How the media handles athletes....

EastDallasCowboy

New Member
Messages
940
Reaction score
0
I enjoyed this read. It's honest.


Among the many reasons it's good to be Tom Brady -- the Super Bowl rings, the model/actress girlfriend, the shame-free snuggling with baby goats -- one in particular stands out.


Namely, getting the benefit of the doubt.


A few days ago, Brady voiced his support for teammate Deion Branch, a training camp holdout who wants more money than the New England Patriots currently are obliged to pay him. Without explicitly bashing team management, Brady made his feelings clear: Branch is the most important player on our offense. He's one of the best receivers in the league. Give him what he wants.


How did he do this? He skipped the first few practices. Yes, we're talking about practice, but any holdout large or small for a non-injury reason would get anyone else in the league several days of bad headlines. The team even released a statement that Brady had a "dead arm." What? No one but Mr. Brady would get such treatment.


In other words, Brady made essentially the same argument Drew Rosenhaus made on behalf of Terrell Owens last summer, and also the same argument Owens made on behalf of, er, himself.


Of course, you'd never know this from picking up the sports page.


Think back. Back to the driveway sit-ups. Back to Sal Paolantonio's death row vigil. Rosenhaus and Owens were pilloried for being selfish and disruptive, for putting me ahead of team and failing to honor a legitimate existing contract with the Philadelphia Eagles. Even feckless FEMA director Mike Brown didn't generate as much angry ink. Meanwhile, Brady has been lionized as a selfless team leader who takes care of his own -- in the words of one Boston Globe sportswriter, "a stand-up guy in a stand down situation."


Oh, and he probably helps blind grandmothers cross the street, too. The better to be reunited with their orphaned seeing-eye puppies.


To be fair, there's little unreasonable about commending -- or condemning -- Brady's position.


What's worth noting are the vastly different reactions provoked by Brady and Owens -- proof positive that in sports, what you do is often less important than who you are. At least when it comes to plaudits and put-downs. Indeed, athletic ethics aren't absolute. Or even situational. They're personality-driven. Jake Plummer throws an ill-advised pick into triple-coverage? He's a risk-taking dope who will never, ever learn. Brett Favre throws the same pass? He's a go-for-broke gunslinger who just wants to win. Andre Agassi smashes a racket, back in the days when he had lots and lots of hair? Disrespectful rock n' roll tennis brat.

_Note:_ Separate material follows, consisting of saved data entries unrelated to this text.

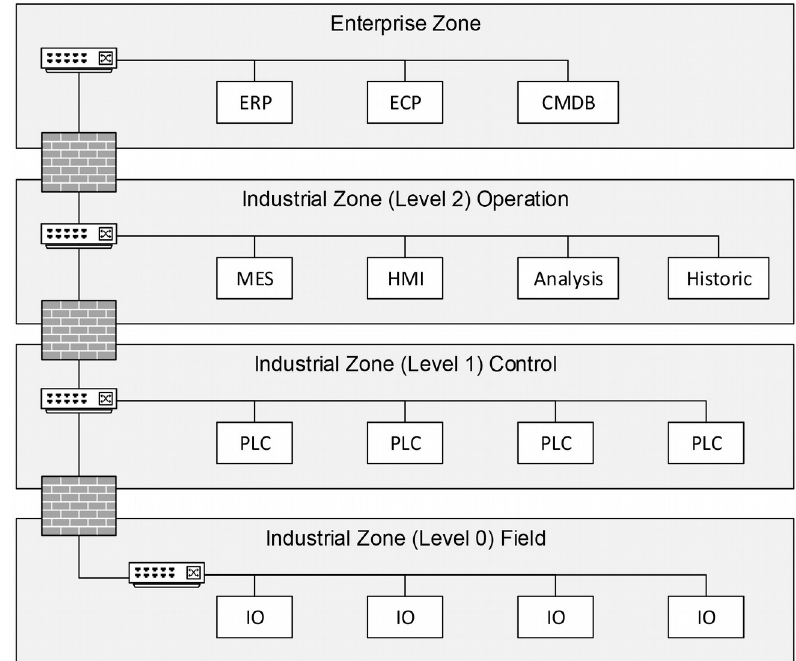
Figure 2. Zone segmentation of Enterprise & ICS (ISA/IEC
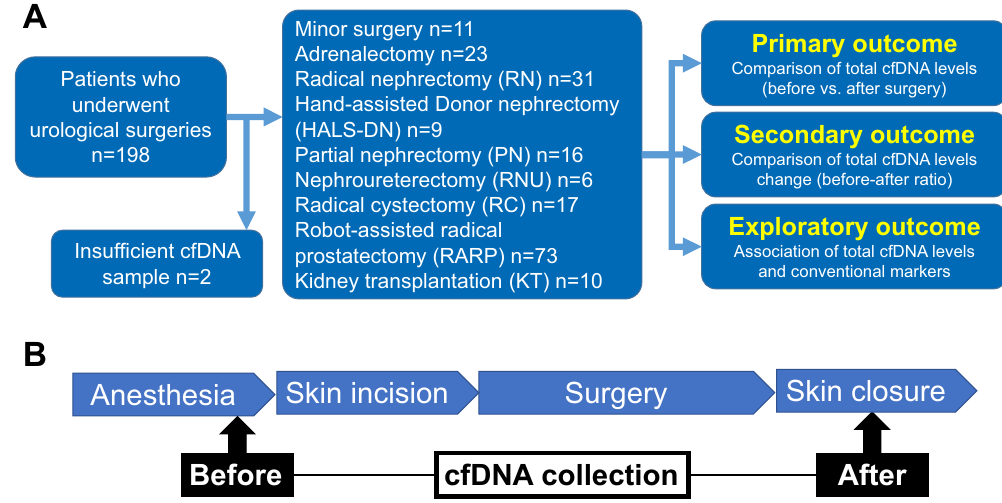
Figure 1. Outline of this study. Outlines of the entire study ( A ) and blood sampling methods ( B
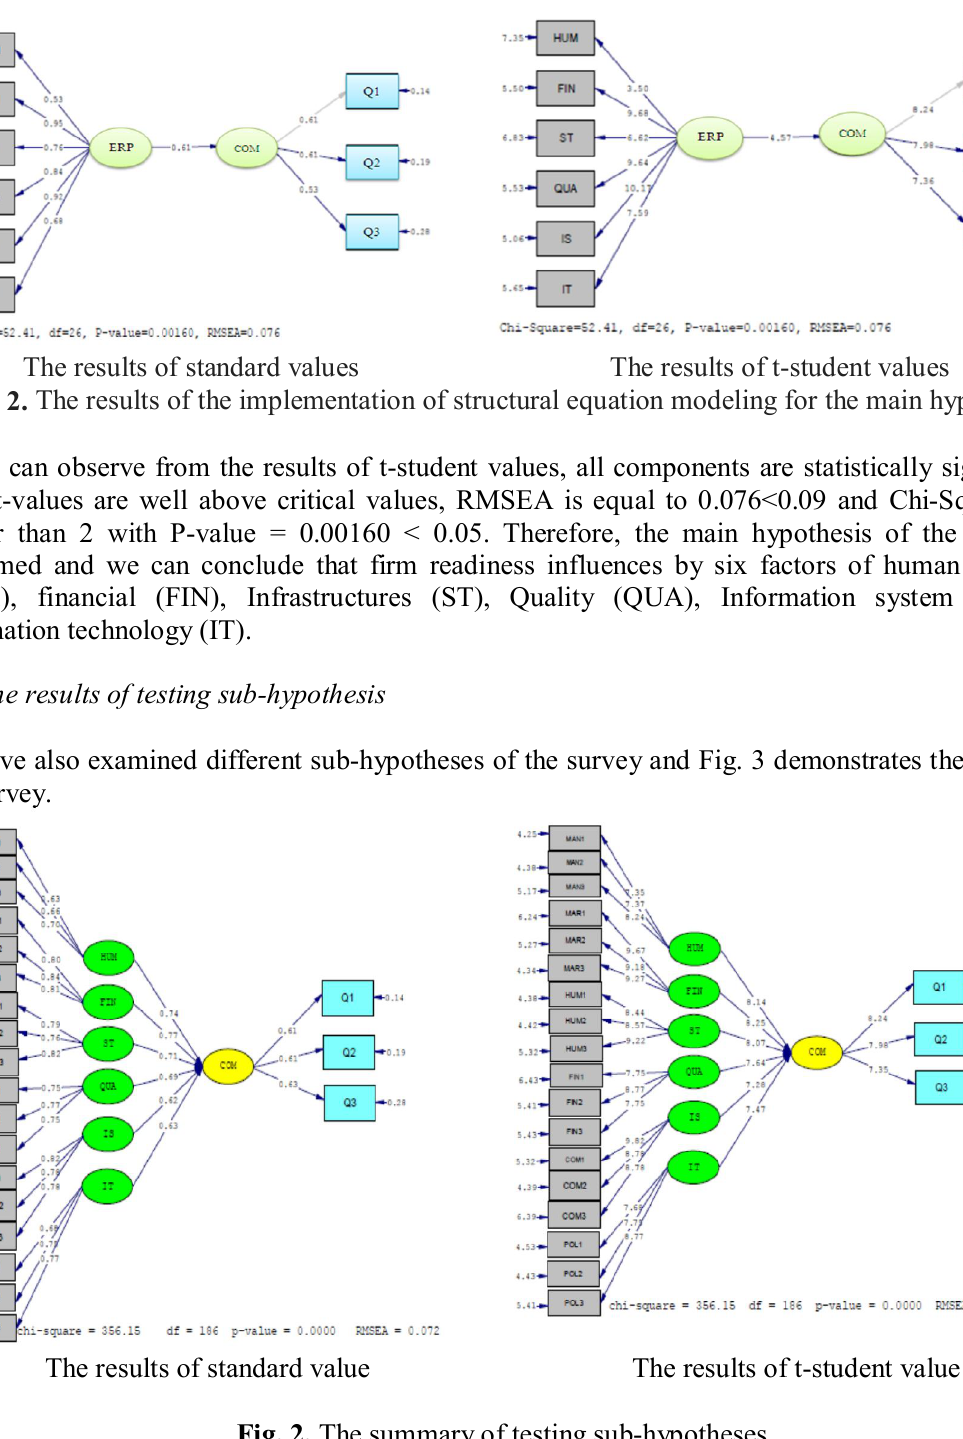
Fig. 2. The summary of testing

Agassi smashes a racket during an upset loss at this week's Legg Mason Tennis Classic? The forgivable frustration of a classy legend, raging against Father Time.


Point is, athletes like Owens seldom get the benefit of the doubt. Guys such as Brady get it in spades.


Why? The former are widely loathed; the latter, loved.


Perhaps life really is like high school. Everything boils down to a popularity contest.

With that, Page 2 revisits some (mostly) recent high-profile gaffes, and how the rest of us might have reacted had Tom Brady been the one committing them:
 

Cochese

Benched
Messages
7,360
Reaction score
0
What a stupid article. Brady gets the benefit of the doubt because he has EARNED it through class behavior and his THREE Championships and his TWO Super Bowl MVP's.